== Segment start ==

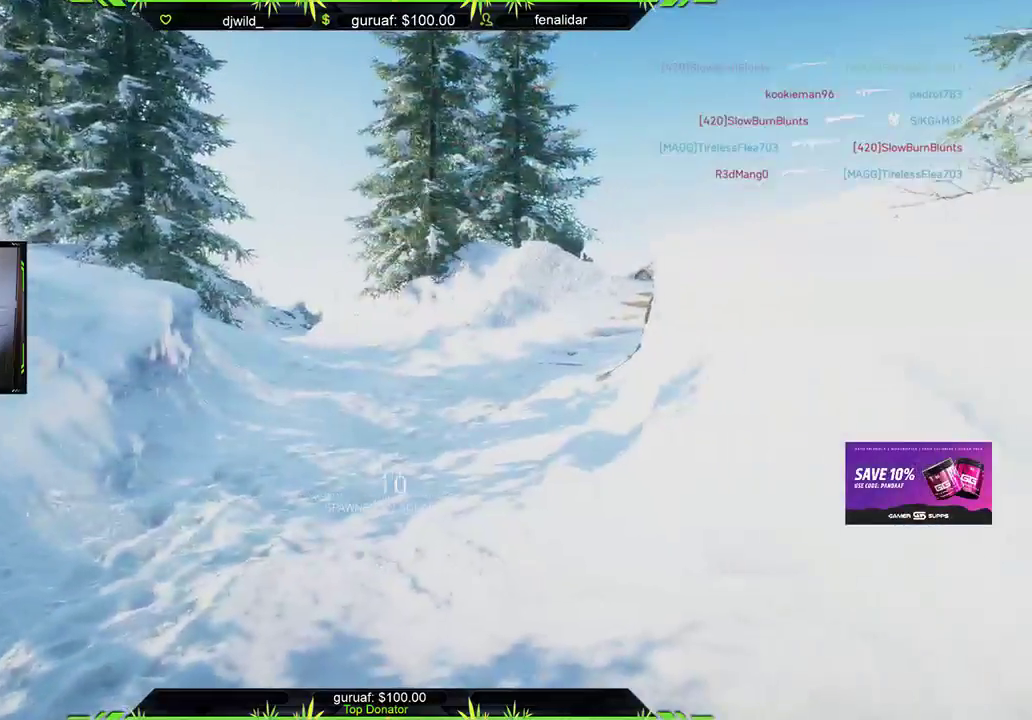
{"buttons": [], "left_stick": "up", "right_stick": "center", "events": [[67, "right_stick", "center"], [100, "L3", "up"], [200, "right_stick", "right"], [250, "L3", "down"], [400, "right_stick", "center"], [433, "L3", "up"]]}
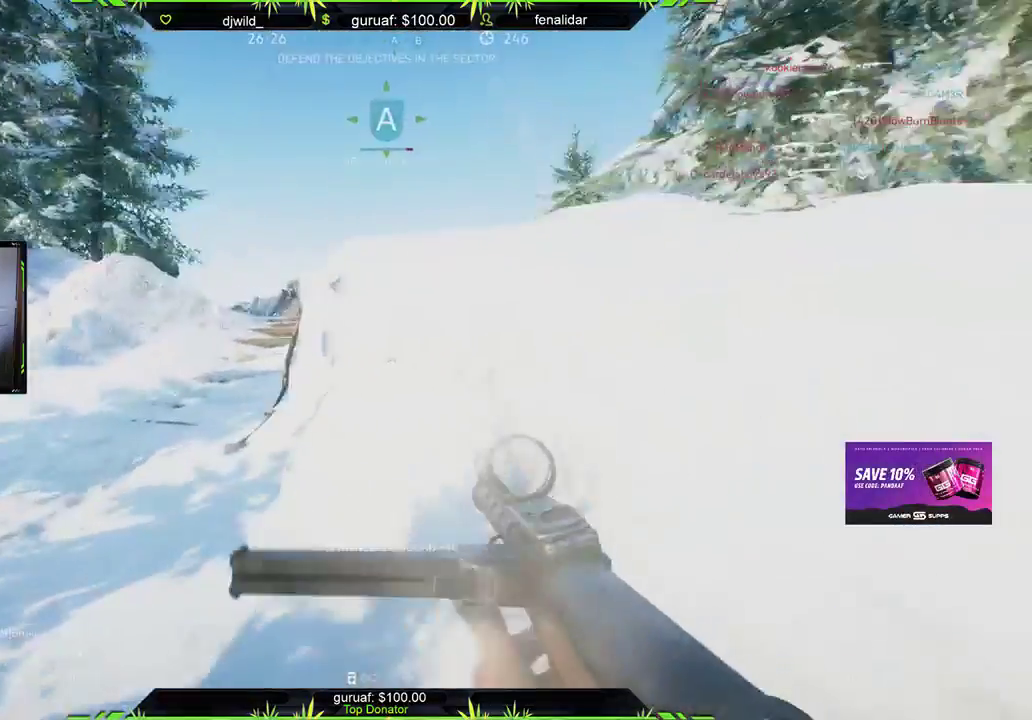
{"buttons": [], "left_stick": "up-right", "right_stick": "left", "events": [[117, "right_stick", "right"], [133, "left_stick", "up-right"], [267, "right_stick", "center"], [350, "right_stick", "left"]]}
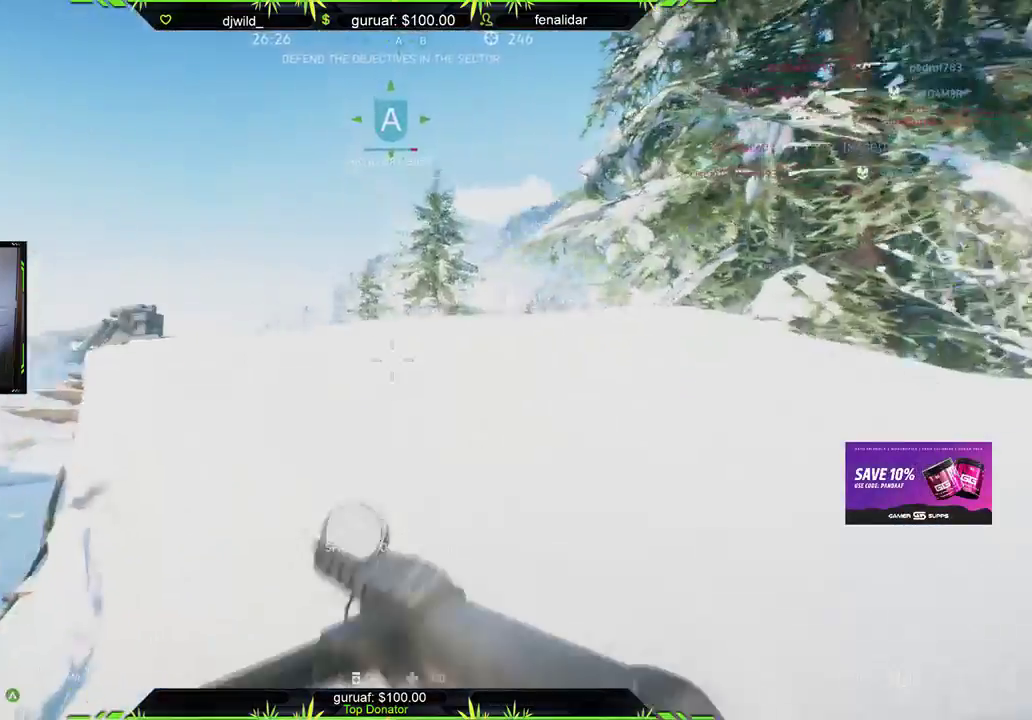
{"buttons": [], "left_stick": "down-right", "right_stick": "left", "events": [[83, "left_stick", "right"], [83, "right_stick", "center"], [133, "right_stick", "up-right"], [250, "left_stick", "down-right"], [317, "right_stick", "center"], [450, "right_stick", "left"]]}
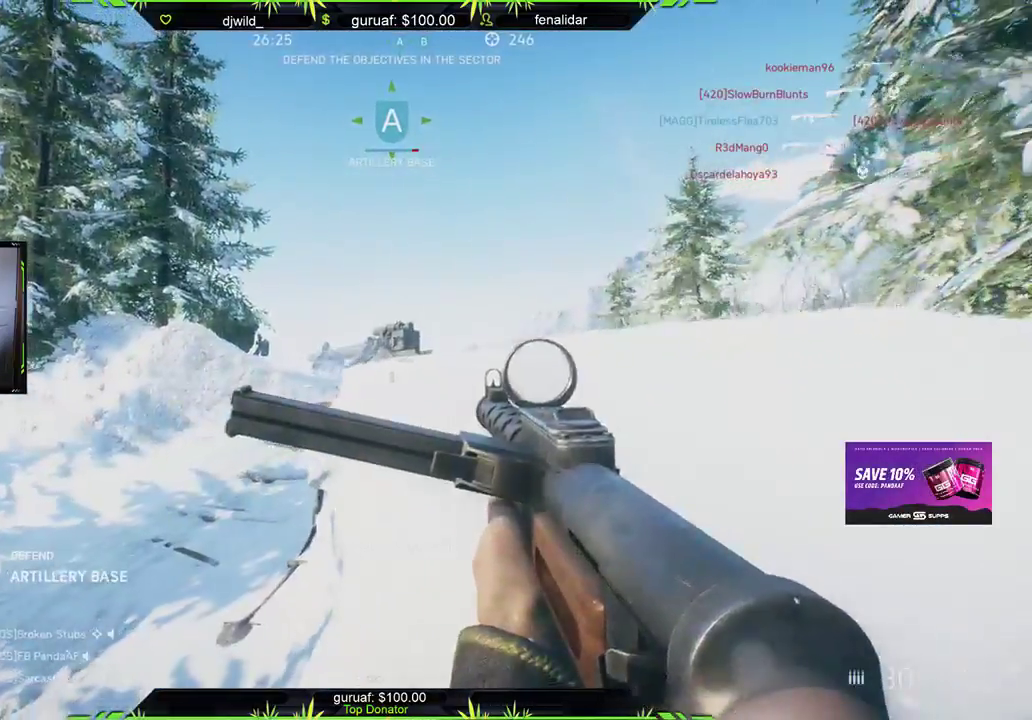
{"buttons": ["L2", "R2"], "left_stick": "left", "right_stick": "center", "events": [[33, "L2", "down"], [67, "R2", "down"], [83, "left_stick", "left"], [117, "right_stick", "center"], [250, "right_stick", "right"], [383, "right_stick", "center"]]}
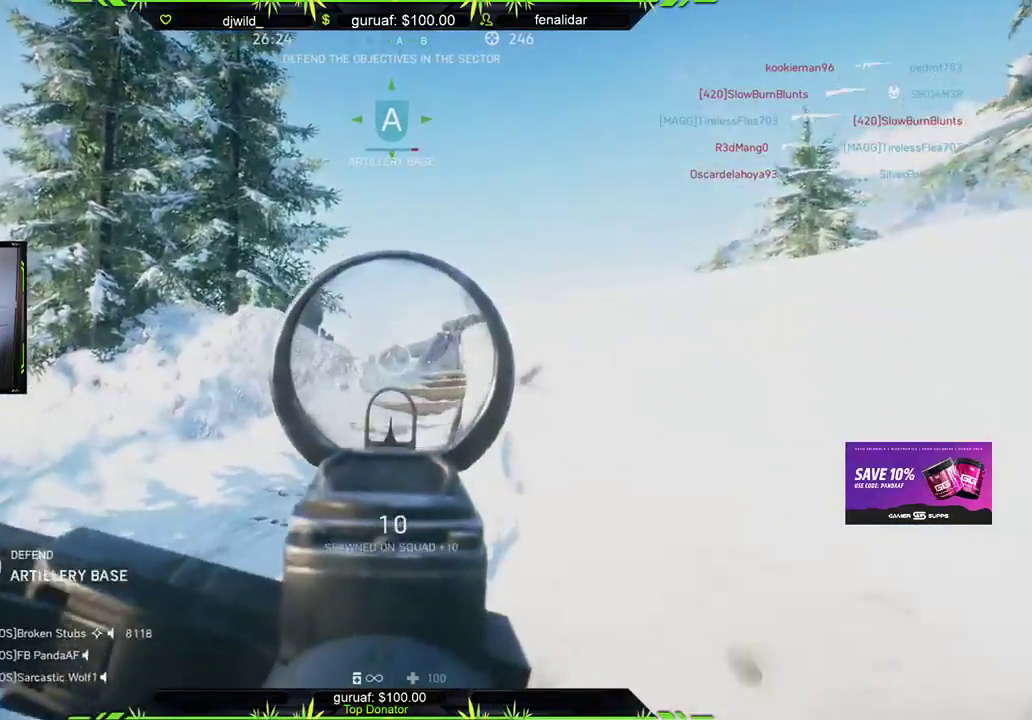
{"buttons": ["L2", "R2"], "left_stick": "down-right", "right_stick": "down-left", "events": [[100, "right_stick", "up-right"], [183, "left_stick", "right"], [283, "right_stick", "down-right"], [350, "right_stick", "center"], [450, "left_stick", "down-right"], [500, "right_stick", "down-left"]]}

== Segment end ==

(Exercise description): Could the entries above be restated word for word, with the pictures left out?

(Solved problem):
{"buttons": [], "left_stick": "up", "right_stick": "center", "events": [[67, "right_stick", "center"], [100, "L3", "up"], [200, "right_stick", "right"], [250, "L3", "down"], [400, "right_stick", "center"], [433, "L3", "up"]]}
{"buttons": [], "left_stick": "up-right", "right_stick": "left", "events": [[117, "right_stick", "right"], [133, "left_stick", "up-right"], [267, "right_stick", "center"], [350, "right_stick", "left"]]}
{"buttons": [], "left_stick": "down-right", "right_stick": "left", "events": [[83, "left_stick", "right"], [83, "right_stick", "center"], [133, "right_stick", "up-right"], [250, "left_stick", "down-right"], [317, "right_stick", "center"], [450, "right_stick", "left"]]}
{"buttons": ["L2", "R2"], "left_stick": "left", "right_stick": "center", "events": [[33, "L2", "down"], [67, "R2", "down"], [83, "left_stick", "left"], [117, "right_stick", "center"], [250, "right_stick", "right"], [383, "right_stick", "center"]]}
{"buttons": ["L2", "R2"], "left_stick": "down-right", "right_stick": "down-left", "events": [[100, "right_stick", "up-right"], [183, "left_stick", "right"], [283, "right_stick", "down-right"], [350, "right_stick", "center"], [450, "left_stick", "down-right"], [500, "right_stick", "down-left"]]}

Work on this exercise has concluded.